◆ Try it: Summarize the article on cyanoalanine in two sentences.

*** Extract provided ***

Cyanoalanine
- Names: IUPAC name (2S)-2-Amino-3-cyanopropanoic acid

Identifiers
- CAS Number: 6232-19-5;
- 3D model (JSmol): Interactive image;
- ChEBI: CHEBI:132546;
- ChemSpider: 388802;
- KEGG: C02512;
- PubChem CID: 439742;
- UNII: B75AJA4DCJ;
- CompTox Dashboard (EPA): DTXSID90977873 ;

Properties
- Chemical formula: C_{4}H_{6}N_{2}O_{2}
- Molar mass: 114.104 g·mol^{−1}
- Appearance: White solid
- Melting point: 213–216 °C (415–421 °F; 486–489 K) decomposition

= Cyanoalanine =

Cyanoalanine is an amino acid with the formula NCCH_{2}CH(NH_{2})CO_{2}H. Like most amino acids, it exists as a tautomer NCCH_{2}CH(NH_{3}^{+})CO_{2}^{−}. It is a rare example of a nitrile-containing amino acid. It is a white, water-soluble solid. It can be found in common vetch (Vicia sativa).

Cyanoalanine arises in nature by the action of cyanide on cysteine catalyzed by L-3-cyanoalanine synthase:
HSCH_{2}CH(NH_{2})CO_{2}H + HCN → NCCH_{2}CH(NH_{2})CO_{2}H + H_{2}S

It is converted to aspartic acid and asparagine enzymatically.

When cyanoalanine is introduced into proteins, it's CN vibration serves as a reporter of the local environment.

*** End of Extract provided ***
*** Provided material ***

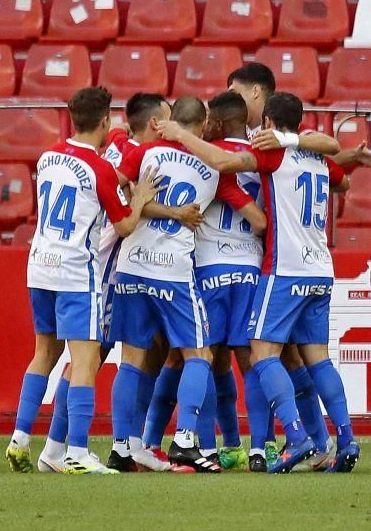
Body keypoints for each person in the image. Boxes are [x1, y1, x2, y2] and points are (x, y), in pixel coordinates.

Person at [159, 92, 361, 474]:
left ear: (267, 122)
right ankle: (347, 439)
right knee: (318, 358)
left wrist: (179, 133)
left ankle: (297, 436)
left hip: (284, 268)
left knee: (262, 353)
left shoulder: (273, 153)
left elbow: (221, 161)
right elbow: (342, 179)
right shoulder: (315, 155)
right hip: (320, 268)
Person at [36, 93, 203, 473]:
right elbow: (125, 215)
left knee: (108, 359)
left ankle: (72, 447)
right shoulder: (129, 160)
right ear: (151, 125)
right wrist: (171, 209)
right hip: (104, 273)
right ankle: (66, 448)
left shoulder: (118, 149)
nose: (168, 128)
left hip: (105, 270)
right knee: (88, 361)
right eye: (164, 121)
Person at [5, 87, 162, 475]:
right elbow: (124, 225)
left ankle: (21, 439)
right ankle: (77, 450)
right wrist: (140, 197)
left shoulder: (48, 157)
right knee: (85, 360)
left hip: (39, 265)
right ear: (106, 122)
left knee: (44, 353)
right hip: (76, 272)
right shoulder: (100, 169)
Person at [107, 96, 262, 473]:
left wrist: (139, 202)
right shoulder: (213, 168)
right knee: (199, 355)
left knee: (131, 360)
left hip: (132, 265)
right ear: (203, 123)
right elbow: (255, 218)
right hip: (174, 272)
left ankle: (120, 446)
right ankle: (186, 441)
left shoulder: (145, 152)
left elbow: (110, 186)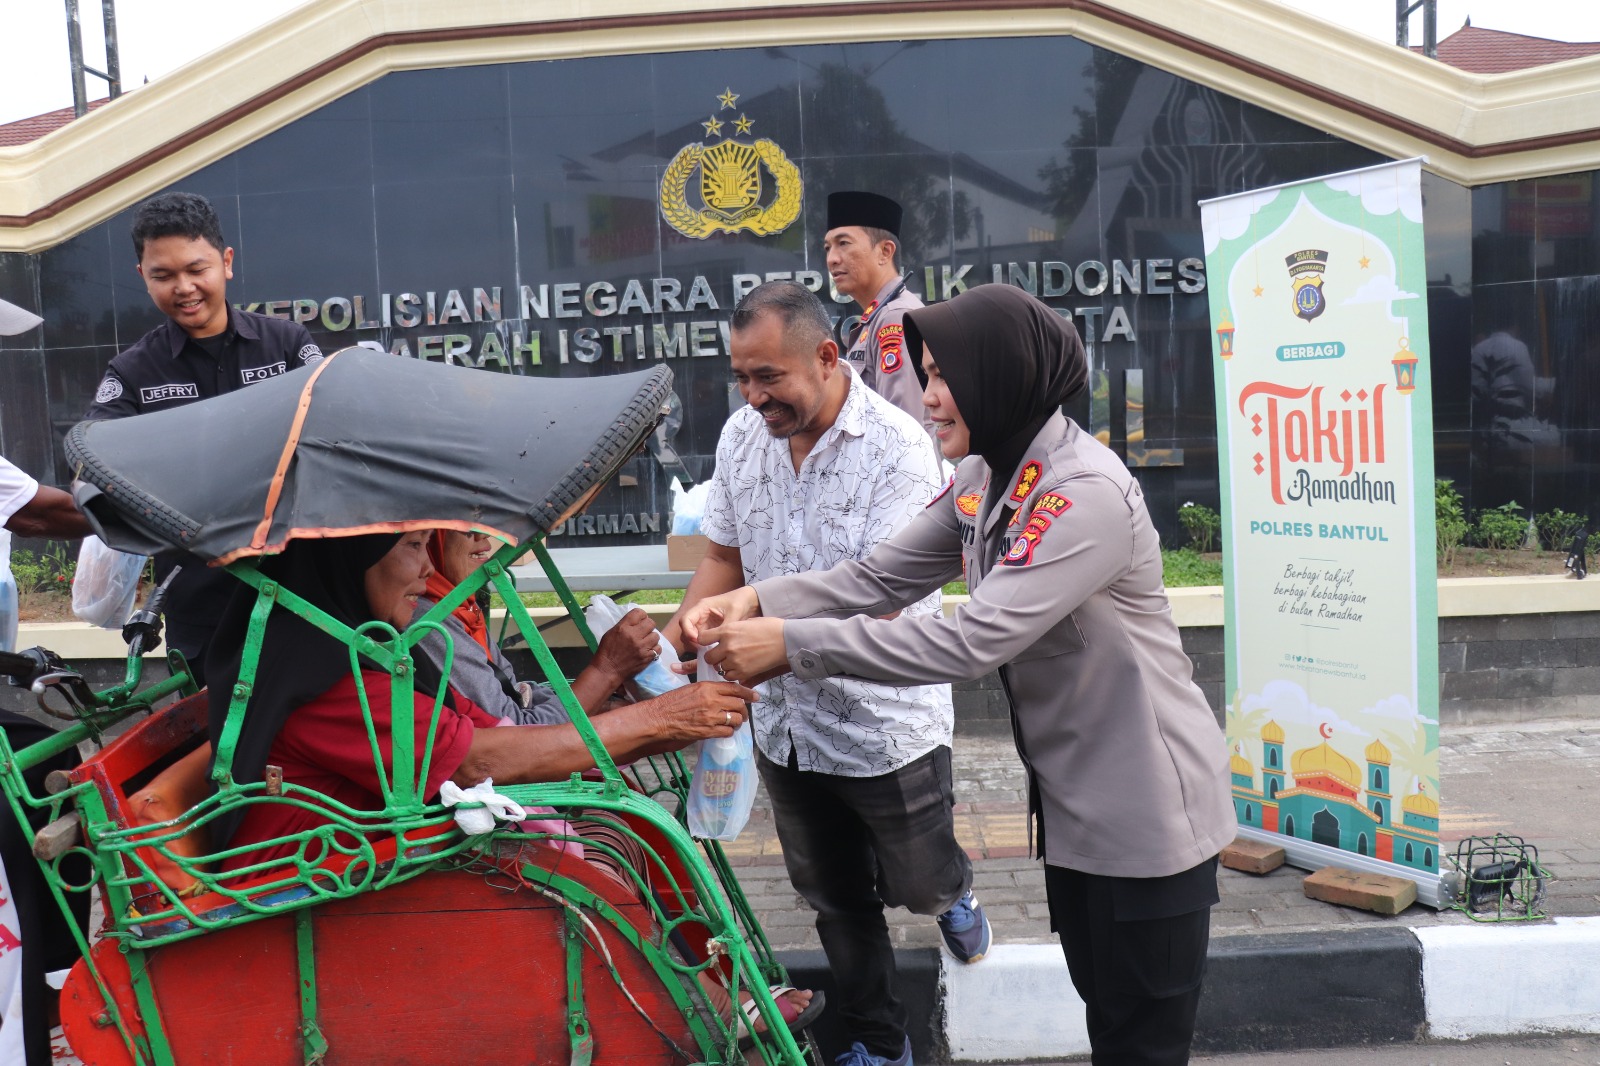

*** End of Provided material ***

◆ Response to this task: Cyanoalanine is a rare nitrile-containing amino acid, a white, water-soluble solid found in common vetch (Vicia sativa). It arises in nature when cyanide acts on cysteine in a reaction catalyzed by L-3-cyanoalanine synthase, and enzymes convert it to aspartic acid and asparagine.